* _WHAT YOU HAVE TO DO_: Go to the line containing "left eye: (421, 45)" in the records below and print it and every following line exactly, on through the line containing "right knee: (174, 283)", then stop.

* _SUPPLIED ENTRIES_:
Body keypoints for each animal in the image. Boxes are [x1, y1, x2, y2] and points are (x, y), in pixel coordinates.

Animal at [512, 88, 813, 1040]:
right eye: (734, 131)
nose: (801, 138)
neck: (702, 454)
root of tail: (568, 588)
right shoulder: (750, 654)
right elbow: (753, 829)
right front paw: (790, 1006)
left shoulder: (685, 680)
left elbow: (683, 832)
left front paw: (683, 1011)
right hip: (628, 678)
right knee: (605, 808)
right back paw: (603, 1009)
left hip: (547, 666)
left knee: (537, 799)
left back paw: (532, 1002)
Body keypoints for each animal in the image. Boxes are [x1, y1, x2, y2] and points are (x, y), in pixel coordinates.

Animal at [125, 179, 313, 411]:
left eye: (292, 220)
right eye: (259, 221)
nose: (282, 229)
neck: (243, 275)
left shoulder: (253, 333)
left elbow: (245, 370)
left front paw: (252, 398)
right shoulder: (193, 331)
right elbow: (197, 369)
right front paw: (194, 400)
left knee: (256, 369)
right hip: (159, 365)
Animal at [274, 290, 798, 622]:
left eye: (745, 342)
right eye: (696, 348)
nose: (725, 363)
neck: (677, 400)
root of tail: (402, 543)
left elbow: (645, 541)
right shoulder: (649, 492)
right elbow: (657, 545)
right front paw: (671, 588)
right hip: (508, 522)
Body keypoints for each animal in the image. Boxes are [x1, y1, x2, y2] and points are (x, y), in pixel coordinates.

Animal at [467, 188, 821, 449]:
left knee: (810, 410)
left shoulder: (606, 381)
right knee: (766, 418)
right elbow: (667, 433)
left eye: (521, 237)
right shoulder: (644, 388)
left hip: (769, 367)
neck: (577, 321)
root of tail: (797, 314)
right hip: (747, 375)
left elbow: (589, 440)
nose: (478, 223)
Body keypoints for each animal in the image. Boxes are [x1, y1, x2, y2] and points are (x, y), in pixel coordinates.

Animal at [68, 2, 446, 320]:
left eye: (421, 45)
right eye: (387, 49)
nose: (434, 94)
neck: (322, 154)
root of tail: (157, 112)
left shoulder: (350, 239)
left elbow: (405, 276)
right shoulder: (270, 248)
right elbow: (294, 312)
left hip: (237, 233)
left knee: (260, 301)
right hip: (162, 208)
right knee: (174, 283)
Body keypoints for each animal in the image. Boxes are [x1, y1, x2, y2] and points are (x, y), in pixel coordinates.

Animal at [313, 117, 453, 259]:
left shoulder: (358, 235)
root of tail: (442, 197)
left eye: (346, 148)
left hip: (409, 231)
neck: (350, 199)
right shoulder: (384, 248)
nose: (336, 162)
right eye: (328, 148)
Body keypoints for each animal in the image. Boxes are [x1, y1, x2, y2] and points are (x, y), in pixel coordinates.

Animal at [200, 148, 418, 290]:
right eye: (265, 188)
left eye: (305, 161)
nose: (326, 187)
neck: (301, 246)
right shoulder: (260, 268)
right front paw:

* _OUTPUT FOR THIS TASK_:
left eye: (421, 45)
right eye: (387, 49)
nose: (434, 94)
neck: (322, 154)
root of tail: (157, 112)
left shoulder: (350, 239)
left elbow: (405, 276)
right shoulder: (270, 248)
right elbow: (294, 312)
left hip: (237, 233)
left knee: (260, 301)
right hip: (162, 208)
right knee: (174, 283)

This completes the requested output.